◆ Required action 1 ◆
Check each of these against the WorldCom statement and answer yes or no, quoting the words that settle it: (a) the SEC put WorldCom's financial misreporting at over $9 billion; (b) the GSA barred WorldCom from doing business with the federal government; (c) the SEC said it was narrowing its investigation.
◆ Required action 2 ◆
Pick up the WorldCom statement after its last sentence and carry it on.
##### Reading passage #####
Following is a statement by the Communications Workers of America on the decision by the General Services Administration to allow WorldCom to continue doing business with the federal government:

The decision by the General Services Administration to allow WorldCom Inc., to continue doing business with the federal government is an insult to taxpayers.

Just eight days after the Securities and Exchange Commission reported a new high for WorldCom’s financial misreporting – in excess of $9 billion -- and announced that it was broadening the investigation into what is the biggest corporate fraud in history, the GSA chooses to reward the country’s biggest corporate lawbreaker.

GSA’s decision means the American public will continue to subsidize the excesses and abuses of WorldCom executives, many of whom are facing criminal charges in addition to civil fraud liability.

This stunning “disconnect” between what one federal agency says and what another does raises real concerns about the Bush administration’s commitment to rooting out financial wrongdoers and safeguarding the workers, investors and pensioners who have lost billions in the WorldCom debacle.
##### Data for review #####
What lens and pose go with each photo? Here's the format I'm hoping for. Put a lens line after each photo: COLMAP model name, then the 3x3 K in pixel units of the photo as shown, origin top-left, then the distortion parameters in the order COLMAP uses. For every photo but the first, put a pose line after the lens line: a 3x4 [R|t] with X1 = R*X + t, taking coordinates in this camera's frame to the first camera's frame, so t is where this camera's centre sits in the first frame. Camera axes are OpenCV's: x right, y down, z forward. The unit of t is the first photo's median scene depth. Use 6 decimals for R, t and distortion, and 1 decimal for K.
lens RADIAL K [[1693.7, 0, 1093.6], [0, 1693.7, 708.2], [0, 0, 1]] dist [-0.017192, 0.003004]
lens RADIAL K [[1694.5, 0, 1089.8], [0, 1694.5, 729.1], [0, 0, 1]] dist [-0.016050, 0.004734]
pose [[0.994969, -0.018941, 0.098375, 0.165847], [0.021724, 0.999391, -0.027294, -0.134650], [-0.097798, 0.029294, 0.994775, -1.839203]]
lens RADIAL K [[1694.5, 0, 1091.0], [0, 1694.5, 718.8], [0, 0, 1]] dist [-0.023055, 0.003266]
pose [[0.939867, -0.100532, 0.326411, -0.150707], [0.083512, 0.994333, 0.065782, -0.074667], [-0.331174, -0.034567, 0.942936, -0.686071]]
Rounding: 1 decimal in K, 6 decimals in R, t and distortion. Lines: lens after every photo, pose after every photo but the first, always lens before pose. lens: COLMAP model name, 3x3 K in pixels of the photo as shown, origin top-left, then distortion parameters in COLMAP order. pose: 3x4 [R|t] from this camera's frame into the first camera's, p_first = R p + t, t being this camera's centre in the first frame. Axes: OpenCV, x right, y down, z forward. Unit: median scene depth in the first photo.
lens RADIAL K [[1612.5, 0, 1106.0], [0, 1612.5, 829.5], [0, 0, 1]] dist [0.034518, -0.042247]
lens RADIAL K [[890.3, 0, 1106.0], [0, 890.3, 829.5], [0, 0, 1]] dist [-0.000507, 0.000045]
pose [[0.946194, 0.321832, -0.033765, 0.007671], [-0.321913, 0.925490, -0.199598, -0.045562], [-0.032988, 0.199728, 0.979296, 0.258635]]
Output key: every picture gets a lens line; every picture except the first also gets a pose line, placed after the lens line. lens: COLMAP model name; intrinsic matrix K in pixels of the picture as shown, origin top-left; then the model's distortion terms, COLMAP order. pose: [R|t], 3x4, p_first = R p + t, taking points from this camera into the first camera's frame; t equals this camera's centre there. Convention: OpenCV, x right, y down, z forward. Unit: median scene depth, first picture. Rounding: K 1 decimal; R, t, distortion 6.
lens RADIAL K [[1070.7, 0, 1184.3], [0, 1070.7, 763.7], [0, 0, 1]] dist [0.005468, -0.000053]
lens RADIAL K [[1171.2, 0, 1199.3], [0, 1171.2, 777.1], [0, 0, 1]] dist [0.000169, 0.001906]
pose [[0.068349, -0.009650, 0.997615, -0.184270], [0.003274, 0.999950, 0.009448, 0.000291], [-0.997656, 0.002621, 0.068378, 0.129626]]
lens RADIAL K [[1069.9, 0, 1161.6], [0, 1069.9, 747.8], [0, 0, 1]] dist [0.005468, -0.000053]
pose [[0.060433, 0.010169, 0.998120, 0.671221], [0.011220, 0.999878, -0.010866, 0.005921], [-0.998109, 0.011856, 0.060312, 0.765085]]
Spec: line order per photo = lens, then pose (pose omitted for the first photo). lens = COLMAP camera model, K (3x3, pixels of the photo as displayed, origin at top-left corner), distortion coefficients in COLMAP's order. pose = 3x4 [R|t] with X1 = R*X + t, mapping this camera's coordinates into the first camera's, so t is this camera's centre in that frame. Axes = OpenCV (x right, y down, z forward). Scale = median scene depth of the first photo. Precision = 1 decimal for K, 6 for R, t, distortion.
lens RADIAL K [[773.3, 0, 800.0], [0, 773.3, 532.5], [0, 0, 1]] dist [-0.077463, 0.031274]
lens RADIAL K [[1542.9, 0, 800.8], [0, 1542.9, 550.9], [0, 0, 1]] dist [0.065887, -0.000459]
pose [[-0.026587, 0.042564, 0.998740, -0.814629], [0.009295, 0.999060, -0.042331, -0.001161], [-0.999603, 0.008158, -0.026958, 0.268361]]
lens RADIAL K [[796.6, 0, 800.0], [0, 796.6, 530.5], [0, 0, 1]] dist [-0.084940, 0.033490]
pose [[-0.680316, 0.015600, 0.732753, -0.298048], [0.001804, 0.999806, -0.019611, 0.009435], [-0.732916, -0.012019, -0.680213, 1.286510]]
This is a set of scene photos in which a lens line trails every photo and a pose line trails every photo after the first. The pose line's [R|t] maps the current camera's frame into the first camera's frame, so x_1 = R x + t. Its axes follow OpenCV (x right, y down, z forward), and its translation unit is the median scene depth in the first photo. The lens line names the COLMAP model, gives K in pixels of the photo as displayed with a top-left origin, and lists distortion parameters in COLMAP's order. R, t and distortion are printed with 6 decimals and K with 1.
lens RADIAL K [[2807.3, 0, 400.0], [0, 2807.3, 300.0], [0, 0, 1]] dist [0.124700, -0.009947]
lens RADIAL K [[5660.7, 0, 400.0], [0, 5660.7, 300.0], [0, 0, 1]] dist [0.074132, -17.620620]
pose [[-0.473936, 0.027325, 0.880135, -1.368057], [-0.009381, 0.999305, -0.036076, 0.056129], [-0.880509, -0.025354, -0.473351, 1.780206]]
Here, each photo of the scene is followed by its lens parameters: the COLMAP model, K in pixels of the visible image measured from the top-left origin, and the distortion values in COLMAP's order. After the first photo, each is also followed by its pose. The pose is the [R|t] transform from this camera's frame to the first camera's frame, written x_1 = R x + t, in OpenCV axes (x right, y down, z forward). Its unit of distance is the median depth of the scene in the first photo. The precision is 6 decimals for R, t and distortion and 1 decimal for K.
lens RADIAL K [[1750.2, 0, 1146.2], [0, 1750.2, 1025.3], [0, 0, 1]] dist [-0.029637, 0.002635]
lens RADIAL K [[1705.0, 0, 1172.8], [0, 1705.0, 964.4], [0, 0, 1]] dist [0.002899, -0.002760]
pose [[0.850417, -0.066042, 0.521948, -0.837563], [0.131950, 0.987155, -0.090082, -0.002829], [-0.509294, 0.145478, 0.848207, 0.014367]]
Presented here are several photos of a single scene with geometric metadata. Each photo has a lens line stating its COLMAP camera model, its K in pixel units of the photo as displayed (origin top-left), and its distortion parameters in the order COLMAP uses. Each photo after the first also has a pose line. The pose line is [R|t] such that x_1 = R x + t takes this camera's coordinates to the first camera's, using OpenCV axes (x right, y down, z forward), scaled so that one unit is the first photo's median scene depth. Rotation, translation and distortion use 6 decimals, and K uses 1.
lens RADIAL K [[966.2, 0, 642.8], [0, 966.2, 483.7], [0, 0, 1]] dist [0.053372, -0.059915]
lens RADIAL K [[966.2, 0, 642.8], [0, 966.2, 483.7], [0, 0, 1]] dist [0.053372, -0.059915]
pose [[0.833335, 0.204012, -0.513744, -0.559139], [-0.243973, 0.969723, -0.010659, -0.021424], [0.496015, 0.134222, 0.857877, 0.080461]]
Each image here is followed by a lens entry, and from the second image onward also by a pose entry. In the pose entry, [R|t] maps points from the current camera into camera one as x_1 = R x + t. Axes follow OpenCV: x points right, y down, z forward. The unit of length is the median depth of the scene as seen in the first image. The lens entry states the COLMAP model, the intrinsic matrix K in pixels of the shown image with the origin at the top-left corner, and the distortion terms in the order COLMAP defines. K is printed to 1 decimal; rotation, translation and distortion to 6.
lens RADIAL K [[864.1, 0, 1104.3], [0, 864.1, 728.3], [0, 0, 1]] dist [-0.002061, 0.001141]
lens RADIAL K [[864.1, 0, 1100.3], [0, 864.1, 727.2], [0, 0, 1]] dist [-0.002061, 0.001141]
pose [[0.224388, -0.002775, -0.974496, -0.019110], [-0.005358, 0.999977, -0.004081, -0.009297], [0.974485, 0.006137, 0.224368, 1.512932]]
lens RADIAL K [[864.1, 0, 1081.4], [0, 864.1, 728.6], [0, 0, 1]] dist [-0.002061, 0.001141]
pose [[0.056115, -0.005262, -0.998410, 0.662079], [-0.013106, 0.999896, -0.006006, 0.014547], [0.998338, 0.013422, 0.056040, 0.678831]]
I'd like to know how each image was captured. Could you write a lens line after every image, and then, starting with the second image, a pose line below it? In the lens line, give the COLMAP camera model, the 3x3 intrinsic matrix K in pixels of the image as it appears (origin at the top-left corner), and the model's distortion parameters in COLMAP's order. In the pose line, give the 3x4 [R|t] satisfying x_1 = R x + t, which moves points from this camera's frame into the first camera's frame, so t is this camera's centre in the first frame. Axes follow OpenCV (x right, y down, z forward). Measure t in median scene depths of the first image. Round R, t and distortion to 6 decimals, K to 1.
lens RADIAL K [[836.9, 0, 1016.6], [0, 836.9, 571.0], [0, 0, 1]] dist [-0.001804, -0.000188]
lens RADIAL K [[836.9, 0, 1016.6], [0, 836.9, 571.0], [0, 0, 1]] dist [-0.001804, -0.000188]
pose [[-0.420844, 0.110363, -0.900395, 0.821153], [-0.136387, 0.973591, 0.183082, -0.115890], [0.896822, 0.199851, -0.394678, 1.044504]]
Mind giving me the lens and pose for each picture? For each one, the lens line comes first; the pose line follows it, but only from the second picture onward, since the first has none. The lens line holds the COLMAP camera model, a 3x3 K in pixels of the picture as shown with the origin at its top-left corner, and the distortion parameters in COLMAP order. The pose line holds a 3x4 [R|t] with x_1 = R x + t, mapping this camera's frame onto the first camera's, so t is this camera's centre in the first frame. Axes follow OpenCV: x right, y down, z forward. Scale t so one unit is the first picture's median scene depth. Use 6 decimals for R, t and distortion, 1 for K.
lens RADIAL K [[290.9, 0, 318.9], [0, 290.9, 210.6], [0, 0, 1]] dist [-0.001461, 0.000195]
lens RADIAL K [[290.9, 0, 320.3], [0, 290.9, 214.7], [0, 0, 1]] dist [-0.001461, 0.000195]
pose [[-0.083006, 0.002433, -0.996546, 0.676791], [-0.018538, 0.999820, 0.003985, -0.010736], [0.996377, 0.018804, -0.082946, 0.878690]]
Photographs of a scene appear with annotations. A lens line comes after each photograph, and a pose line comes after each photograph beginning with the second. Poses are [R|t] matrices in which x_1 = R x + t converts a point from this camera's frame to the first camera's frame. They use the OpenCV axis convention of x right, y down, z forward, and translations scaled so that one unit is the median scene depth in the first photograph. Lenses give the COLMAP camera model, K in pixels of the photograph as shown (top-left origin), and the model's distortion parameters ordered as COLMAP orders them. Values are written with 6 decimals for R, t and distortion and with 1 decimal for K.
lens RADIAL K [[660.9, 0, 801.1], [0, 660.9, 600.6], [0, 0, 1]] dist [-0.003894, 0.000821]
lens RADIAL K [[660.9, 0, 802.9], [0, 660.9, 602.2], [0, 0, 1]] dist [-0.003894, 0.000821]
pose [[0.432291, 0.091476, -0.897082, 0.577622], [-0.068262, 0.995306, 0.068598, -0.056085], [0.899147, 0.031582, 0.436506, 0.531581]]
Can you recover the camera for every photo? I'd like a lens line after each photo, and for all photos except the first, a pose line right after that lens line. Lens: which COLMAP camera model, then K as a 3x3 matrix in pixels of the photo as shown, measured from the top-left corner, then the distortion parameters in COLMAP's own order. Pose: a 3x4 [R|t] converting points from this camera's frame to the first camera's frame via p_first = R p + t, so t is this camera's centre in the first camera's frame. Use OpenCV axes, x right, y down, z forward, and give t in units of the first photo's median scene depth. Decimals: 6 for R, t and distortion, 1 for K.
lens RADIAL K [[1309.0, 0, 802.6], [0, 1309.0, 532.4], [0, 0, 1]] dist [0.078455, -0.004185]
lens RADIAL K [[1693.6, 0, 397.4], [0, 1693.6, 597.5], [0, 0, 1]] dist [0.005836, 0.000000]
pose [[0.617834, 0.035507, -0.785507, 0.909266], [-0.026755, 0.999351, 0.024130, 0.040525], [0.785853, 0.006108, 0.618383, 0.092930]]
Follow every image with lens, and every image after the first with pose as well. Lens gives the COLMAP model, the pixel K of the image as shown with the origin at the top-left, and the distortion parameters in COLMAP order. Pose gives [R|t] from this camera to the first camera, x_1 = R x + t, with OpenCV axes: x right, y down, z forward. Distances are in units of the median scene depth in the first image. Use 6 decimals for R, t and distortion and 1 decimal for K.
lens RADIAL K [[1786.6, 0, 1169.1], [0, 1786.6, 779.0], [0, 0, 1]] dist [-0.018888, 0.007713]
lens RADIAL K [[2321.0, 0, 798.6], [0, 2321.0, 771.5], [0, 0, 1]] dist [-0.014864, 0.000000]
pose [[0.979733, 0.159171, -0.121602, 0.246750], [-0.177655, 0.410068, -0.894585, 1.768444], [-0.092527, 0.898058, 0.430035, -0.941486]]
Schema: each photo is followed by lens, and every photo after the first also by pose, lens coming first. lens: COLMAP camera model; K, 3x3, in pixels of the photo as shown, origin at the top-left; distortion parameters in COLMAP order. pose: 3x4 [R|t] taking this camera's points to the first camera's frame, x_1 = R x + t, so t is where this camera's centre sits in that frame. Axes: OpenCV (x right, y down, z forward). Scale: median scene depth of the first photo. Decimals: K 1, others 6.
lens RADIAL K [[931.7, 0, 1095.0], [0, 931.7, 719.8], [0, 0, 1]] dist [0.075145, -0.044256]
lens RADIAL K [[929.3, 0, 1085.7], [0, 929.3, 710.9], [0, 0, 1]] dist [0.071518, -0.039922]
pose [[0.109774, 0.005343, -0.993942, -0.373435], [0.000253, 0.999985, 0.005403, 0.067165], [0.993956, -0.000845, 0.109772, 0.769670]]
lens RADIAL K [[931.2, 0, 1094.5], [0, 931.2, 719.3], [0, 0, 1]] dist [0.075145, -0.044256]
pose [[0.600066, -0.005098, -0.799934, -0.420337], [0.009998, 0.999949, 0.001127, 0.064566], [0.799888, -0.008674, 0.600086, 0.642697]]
#####
◆ Exercise answer 1 ◆
(a) Yes: "in excess of $9 billion"
(b) No: "to allow WorldCom Inc., to continue doing business with the federal government"
(c) No: "announced that it was broadening the investigation"

◆ Exercise answer 2 ◆
In fact, in December 2001, the Bush administration overturned a rule put in place by President Clinton that insisted that the federal government would not do business with corporations that perpetrated civil and criminal fraud. If this rule were still in place, ethically challenged companies like WorldCom wouldn’t have another opportunity to fleece the public and taxpayers.

CWA and a coalition of organizations have called on GSA and the federal government to continue this policy and bar WorldCom and other companies that violate the law from participating in future federal contracts. Instead, GSA took the meaningless step of declaring that former WorldCom officers can no longer do business with the federal government.

The reason for this favoritism is not clear. The Bush administration should treat these corporate crimes seriously and show that it is serious about cracking down on corporate fraud and abuse. Talk is cheap -- the public expects and demands real action.